** Data for processing follows **

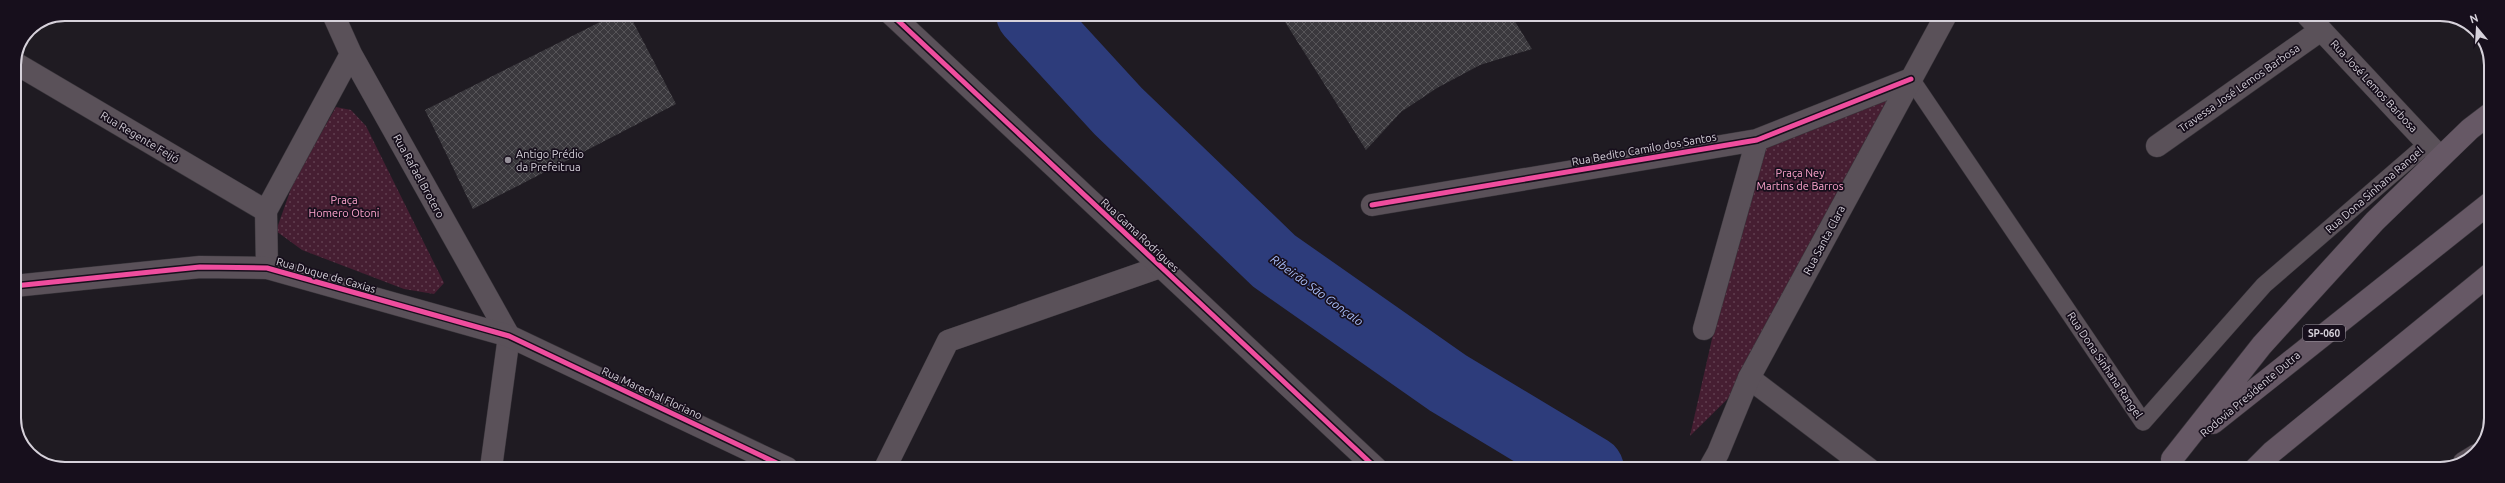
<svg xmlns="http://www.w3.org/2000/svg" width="2505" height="483" viewBox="0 0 2505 483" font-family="Ubuntu,sans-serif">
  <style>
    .grass { fill: url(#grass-dots) }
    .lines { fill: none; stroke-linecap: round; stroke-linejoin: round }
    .river { stroke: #2d3c7b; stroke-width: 66 }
    .building { fill: url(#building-cross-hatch) }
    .service-casing { stroke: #39353b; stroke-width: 18 }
    .minor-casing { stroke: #39353b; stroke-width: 23 }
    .tertiary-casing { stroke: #39353b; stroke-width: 23 }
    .motorway-casing { stroke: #39353b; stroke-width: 23 }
    .service { stroke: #5a5159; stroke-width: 17 }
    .minor { stroke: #5a5159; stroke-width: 22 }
    .tertiary { stroke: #5a5159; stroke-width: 22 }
    .motorway { stroke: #665865; stroke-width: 22 }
    .cycleway-casing { stroke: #170f1c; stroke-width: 8 }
    .cycleway { stroke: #ef4d9e; stroke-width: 5 }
    .poi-dot { fill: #96919a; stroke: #170f1c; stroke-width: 1.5 }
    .labels { text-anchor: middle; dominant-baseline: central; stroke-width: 3.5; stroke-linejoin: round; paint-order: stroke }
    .shield { fill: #170f1c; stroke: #9d97a1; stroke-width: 1 }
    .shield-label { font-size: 10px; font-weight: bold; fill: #d6d1da }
    .street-label { font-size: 11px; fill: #d6d1da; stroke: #170f1c }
    .poi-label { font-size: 11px; fill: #d6d1da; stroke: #170f1c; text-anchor: start }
    .park-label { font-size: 11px; fill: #fea4cd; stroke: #170f1c }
    .water-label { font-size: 12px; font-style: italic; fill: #aabffb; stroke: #170f1c }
    .rim { fill: none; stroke: #d6d1da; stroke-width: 2 }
  </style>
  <defs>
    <pattern id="grass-dots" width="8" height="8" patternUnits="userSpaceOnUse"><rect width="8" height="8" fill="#461e32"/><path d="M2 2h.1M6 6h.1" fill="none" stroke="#603e4f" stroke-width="1.8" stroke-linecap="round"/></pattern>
    <pattern id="building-cross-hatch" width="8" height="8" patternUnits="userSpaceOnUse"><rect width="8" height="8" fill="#3a383d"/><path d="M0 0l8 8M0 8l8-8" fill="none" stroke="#565458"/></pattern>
  </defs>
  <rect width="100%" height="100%" fill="#1f1b22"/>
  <path class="grass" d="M1911,79L1749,378L1690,436L1757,140Z
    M336,107L351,110L366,126L444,283L434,294L404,289L302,250L276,231L294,180Z"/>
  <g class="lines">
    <path class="river" d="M1029,14L1118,111L1274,261L1448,383L1591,469"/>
  </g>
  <path class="building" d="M616,14H629L676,104L473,209L425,110Z
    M1280,14L1511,15L1532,49L1480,65L1437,88L1401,112L1366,150Z"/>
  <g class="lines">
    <g class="service-casing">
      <path id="service" d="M1911,79L2143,422L2264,285L2427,144
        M2462,461L2475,453"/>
    </g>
    <g class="minor-casing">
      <path id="minor" d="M333,14L351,54L509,336L491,468
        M2307,15L2440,157
        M15,63L266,211
        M2157,146L2321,30
        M1372,205L1757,140L1911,79
        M267,268L266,211L351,54
        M1704,329L1757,140
        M1749,378L1869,469
        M885,468L948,341L1160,267"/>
    </g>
    <g class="tertiary-casing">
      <path id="tertiary" d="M891,14L1377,469
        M14,286L200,267L267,268L509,336L787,468
        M1709,469L1718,453L1749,378L1946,15"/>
    </g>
    <g class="motorway-casing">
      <path id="motorway" d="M2213,423L2491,202
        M2172,459L2262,345L2375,221L2470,129L2491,113
        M2255,469L2272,452L2490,274"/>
    </g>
    <use href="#service" class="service"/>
    <use href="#minor" class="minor"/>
    <use href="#tertiary" class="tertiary"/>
    <use href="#motorway" class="motorway"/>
    <g class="cycleway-casing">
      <path id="cycleway" d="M891,14L1377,469
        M1372,205L1757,140L1911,79
        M14,286L200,267L267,268L509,336L787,468"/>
    </g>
    <use href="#cycleway" class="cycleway"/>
  </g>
  <circle class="poi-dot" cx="508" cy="160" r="4"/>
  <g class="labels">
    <rect class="shield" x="2303" y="325" width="42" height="16" rx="3"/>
    <g class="shield-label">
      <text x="2324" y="333">SP-060</text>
    </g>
    <g class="street-label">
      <text transform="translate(2374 86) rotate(47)">Rua José Lemos Barbosa</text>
      <text transform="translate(2239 88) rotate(-35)">Travessa José Lemos Barbosa</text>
      <text transform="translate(140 137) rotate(31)">Rua Regente Feijó</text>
      <text transform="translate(1644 149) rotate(-10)">Rua Bedito Camilo dos Santos</text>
      <text transform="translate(419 176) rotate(61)">Rua Rafael Brotero</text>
      <text transform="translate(2374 190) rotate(-41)">Rua Dona Sinhana Rangel</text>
      <text transform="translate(1140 235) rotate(43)">Rua Gama Rodrigues</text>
      <text transform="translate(1824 240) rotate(-62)">Rua Santa Clara</text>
      <text transform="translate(326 275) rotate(16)">Rua Duque de Caxias</text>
      <text transform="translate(2105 365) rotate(56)">Rua Dona Sinhana Rangel</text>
      <text transform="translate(652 393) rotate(25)">Rua Marechal Floriano</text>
      <text transform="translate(2250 394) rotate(-40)">Rodovia Presidente Dutra</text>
    </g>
    <g class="poi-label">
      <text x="516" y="154">Antigo Prédio<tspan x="516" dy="13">da Prefeitrua</tspan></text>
    </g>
    <g class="park-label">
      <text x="1800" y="173">Praça Ney<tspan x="1800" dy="13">Martins de Barros</tspan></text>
      <text x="344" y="200">Praça<tspan x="344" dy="13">Homero Otoni</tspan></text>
    </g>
    <g class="water-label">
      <text transform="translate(1317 290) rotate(36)">Ribeirão São Gonçalo</text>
    </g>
  </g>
  <path d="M0 0H2505V483H0ZM65 21H2440A44 44 0 0 1 2484 65V418A44 44 0 0 1 2440 462H65A44 44 0 0 1 21 418V65A44 44 0 0 1 65 21Z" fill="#170f1c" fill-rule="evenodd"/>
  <path class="rim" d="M65 21H2440A44 44 0 0 1 2484 65V418A44 44 0 0 1 2440 462H65A44 44 0 0 1 21 418V65A44 44 0 0 1 65 21Z"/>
  <g transform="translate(2477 28) rotate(342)" stroke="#170f1c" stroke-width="3" paint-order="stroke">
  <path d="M0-3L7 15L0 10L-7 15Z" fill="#d6d1da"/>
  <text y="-6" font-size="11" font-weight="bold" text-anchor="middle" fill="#d6d1da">N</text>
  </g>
</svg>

** End of Data for processing **

• Work to complete
Return every line of the data above exactly, and omit all pictures.

• Result of this task
<svg xmlns="http://www.w3.org/2000/svg" width="2505" height="483" viewBox="0 0 2505 483" font-family="Ubuntu,sans-serif">
  <style>
    .grass { fill: url(#grass-dots) }
    .lines { fill: none; stroke-linecap: round; stroke-linejoin: round }
    .river { stroke: #2d3c7b; stroke-width: 66 }
    .building { fill: url(#building-cross-hatch) }
    .service-casing { stroke: #39353b; stroke-width: 18 }
    .minor-casing { stroke: #39353b; stroke-width: 23 }
    .tertiary-casing { stroke: #39353b; stroke-width: 23 }
    .motorway-casing { stroke: #39353b; stroke-width: 23 }
    .service { stroke: #5a5159; stroke-width: 17 }
    .minor { stroke: #5a5159; stroke-width: 22 }
    .tertiary { stroke: #5a5159; stroke-width: 22 }
    .motorway { stroke: #665865; stroke-width: 22 }
    .cycleway-casing { stroke: #170f1c; stroke-width: 8 }
    .cycleway { stroke: #ef4d9e; stroke-width: 5 }
    .poi-dot { fill: #96919a; stroke: #170f1c; stroke-width: 1.5 }
    .labels { text-anchor: middle; dominant-baseline: central; stroke-width: 3.5; stroke-linejoin: round; paint-order: stroke }
    .shield { fill: #170f1c; stroke: #9d97a1; stroke-width: 1 }
    .shield-label { font-size: 10px; font-weight: bold; fill: #d6d1da }
    .street-label { font-size: 11px; fill: #d6d1da; stroke: #170f1c }
    .poi-label { font-size: 11px; fill: #d6d1da; stroke: #170f1c; text-anchor: start }
    .park-label { font-size: 11px; fill: #fea4cd; stroke: #170f1c }
    .water-label { font-size: 12px; font-style: italic; fill: #aabffb; stroke: #170f1c }
    .rim { fill: none; stroke: #d6d1da; stroke-width: 2 }
  </style>
  <defs>
    <pattern id="grass-dots" width="8" height="8" patternUnits="userSpaceOnUse"><rect width="8" height="8" fill="#461e32"/><path d="M2 2h.1M6 6h.1" fill="none" stroke="#603e4f" stroke-width="1.8" stroke-linecap="round"/></pattern>
    <pattern id="building-cross-hatch" width="8" height="8" patternUnits="userSpaceOnUse"><rect width="8" height="8" fill="#3a383d"/><path d="M0 0l8 8M0 8l8-8" fill="none" stroke="#565458"/></pattern>
  </defs>
  <rect width="100%" height="100%" fill="#1f1b22"/>
  <path class="grass" d="M1911,79L1749,378L1690,436L1757,140Z
    M336,107L351,110L366,126L444,283L434,294L404,289L302,250L276,231L294,180Z"/>
  <g class="lines">
    <path class="river" d="M1029,14L1118,111L1274,261L1448,383L1591,469"/>
  </g>
  <path class="building" d="M616,14H629L676,104L473,209L425,110Z
    M1280,14L1511,15L1532,49L1480,65L1437,88L1401,112L1366,150Z"/>
  <g class="lines">
    <g class="service-casing">
      <path id="service" d="M1911,79L2143,422L2264,285L2427,144
        M2462,461L2475,453"/>
    </g>
    <g class="minor-casing">
      <path id="minor" d="M333,14L351,54L509,336L491,468
        M2307,15L2440,157
        M15,63L266,211
        M2157,146L2321,30
        M1372,205L1757,140L1911,79
        M267,268L266,211L351,54
        M1704,329L1757,140
        M1749,378L1869,469
        M885,468L948,341L1160,267"/>
    </g>
    <g class="tertiary-casing">
      <path id="tertiary" d="M891,14L1377,469
        M14,286L200,267L267,268L509,336L787,468
        M1709,469L1718,453L1749,378L1946,15"/>
    </g>
    <g class="motorway-casing">
      <path id="motorway" d="M2213,423L2491,202
        M2172,459L2262,345L2375,221L2470,129L2491,113
        M2255,469L2272,452L2490,274"/>
    </g>
    <use href="#service" class="service"/>
    <use href="#minor" class="minor"/>
    <use href="#tertiary" class="tertiary"/>
    <use href="#motorway" class="motorway"/>
    <g class="cycleway-casing">
      <path id="cycleway" d="M891,14L1377,469
        M1372,205L1757,140L1911,79
        M14,286L200,267L267,268L509,336L787,468"/>
    </g>
    <use href="#cycleway" class="cycleway"/>
  </g>
  <circle class="poi-dot" cx="508" cy="160" r="4"/>
  <g class="labels">
    <rect class="shield" x="2303" y="325" width="42" height="16" rx="3"/>
    <g class="shield-label">
      <text x="2324" y="333">SP-060</text>
    </g>
    <g class="street-label">
      <text transform="translate(2374 86) rotate(47)">Rua José Lemos Barbosa</text>
      <text transform="translate(2239 88) rotate(-35)">Travessa José Lemos Barbosa</text>
      <text transform="translate(140 137) rotate(31)">Rua Regente Feijó</text>
      <text transform="translate(1644 149) rotate(-10)">Rua Bedito Camilo dos Santos</text>
      <text transform="translate(419 176) rotate(61)">Rua Rafael Brotero</text>
      <text transform="translate(2374 190) rotate(-41)">Rua Dona Sinhana Rangel</text>
      <text transform="translate(1140 235) rotate(43)">Rua Gama Rodrigues</text>
      <text transform="translate(1824 240) rotate(-62)">Rua Santa Clara</text>
      <text transform="translate(326 275) rotate(16)">Rua Duque de Caxias</text>
      <text transform="translate(2105 365) rotate(56)">Rua Dona Sinhana Rangel</text>
      <text transform="translate(652 393) rotate(25)">Rua Marechal Floriano</text>
      <text transform="translate(2250 394) rotate(-40)">Rodovia Presidente Dutra</text>
    </g>
    <g class="poi-label">
      <text x="516" y="154">Antigo Prédio<tspan x="516" dy="13">da Prefeitrua</tspan></text>
    </g>
    <g class="park-label">
      <text x="1800" y="173">Praça Ney<tspan x="1800" dy="13">Martins de Barros</tspan></text>
      <text x="344" y="200">Praça<tspan x="344" dy="13">Homero Otoni</tspan></text>
    </g>
    <g class="water-label">
      <text transform="translate(1317 290) rotate(36)">Ribeirão São Gonçalo</text>
    </g>
  </g>
  <path d="M0 0H2505V483H0ZM65 21H2440A44 44 0 0 1 2484 65V418A44 44 0 0 1 2440 462H65A44 44 0 0 1 21 418V65A44 44 0 0 1 65 21Z" fill="#170f1c" fill-rule="evenodd"/>
  <path class="rim" d="M65 21H2440A44 44 0 0 1 2484 65V418A44 44 0 0 1 2440 462H65A44 44 0 0 1 21 418V65A44 44 0 0 1 65 21Z"/>
  <g transform="translate(2477 28) rotate(342)" stroke="#170f1c" stroke-width="3" paint-order="stroke">
  <path d="M0-3L7 15L0 10L-7 15Z" fill="#d6d1da"/>
  <text y="-6" font-size="11" font-weight="bold" text-anchor="middle" fill="#d6d1da">N</text>
  </g>
</svg>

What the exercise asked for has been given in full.